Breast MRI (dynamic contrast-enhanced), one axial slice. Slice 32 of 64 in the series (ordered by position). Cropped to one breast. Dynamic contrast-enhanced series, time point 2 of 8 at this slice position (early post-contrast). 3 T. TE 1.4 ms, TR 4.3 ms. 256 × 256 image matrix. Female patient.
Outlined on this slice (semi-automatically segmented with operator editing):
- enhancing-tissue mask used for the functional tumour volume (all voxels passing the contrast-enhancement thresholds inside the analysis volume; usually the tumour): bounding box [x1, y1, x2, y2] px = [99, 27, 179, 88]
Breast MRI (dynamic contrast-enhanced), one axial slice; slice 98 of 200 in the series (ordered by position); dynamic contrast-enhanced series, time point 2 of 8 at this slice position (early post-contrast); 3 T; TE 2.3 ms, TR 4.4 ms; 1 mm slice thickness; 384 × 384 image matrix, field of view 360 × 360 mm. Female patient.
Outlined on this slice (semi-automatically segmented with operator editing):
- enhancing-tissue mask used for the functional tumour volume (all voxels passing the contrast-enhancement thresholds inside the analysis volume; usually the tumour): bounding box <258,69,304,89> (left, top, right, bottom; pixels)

+---+

▶ **WHAT IS REQUIRED**
Each line of the listing is to be repeated without alteration.

▶ **ANSWER BOX**
Breast MRI (dynamic contrast-enhanced), one axial slice. Slice 32 of 64 in the series (ordered by position). Cropped to one breast. Dynamic contrast-enhanced series, time point 2 of 8 at this slice position (early post-contrast). 3 T. TE 1.4 ms, TR 4.3 ms. 256 × 256 image matrix. Female patient.
Outlined on this slice (semi-automatically segmented with operator editing):
- enhancing-tissue mask used for the functional tumour volume (all voxels passing the contrast-enhancement thresholds inside the analysis volume; usually the tumour): bounding box [x1, y1, x2, y2] px = [99, 27, 179, 88]
Breast MRI (dynamic contrast-enhanced), one axial slice; slice 98 of 200 in the series (ordered by position); dynamic contrast-enhanced series, time point 2 of 8 at this slice position (early post-contrast); 3 T; TE 2.3 ms, TR 4.4 ms; 1 mm slice thickness; 384 × 384 image matrix, field of view 360 × 360 mm. Female patient.
Outlined on this slice (semi-automatically segmented with operator editing):
- enhancing-tissue mask used for the functional tumour volume (all voxels passing the contrast-enhancement thresholds inside the analysis volume; usually the tumour): bounding box <258,69,304,89> (left, top, right, bottom; pixels)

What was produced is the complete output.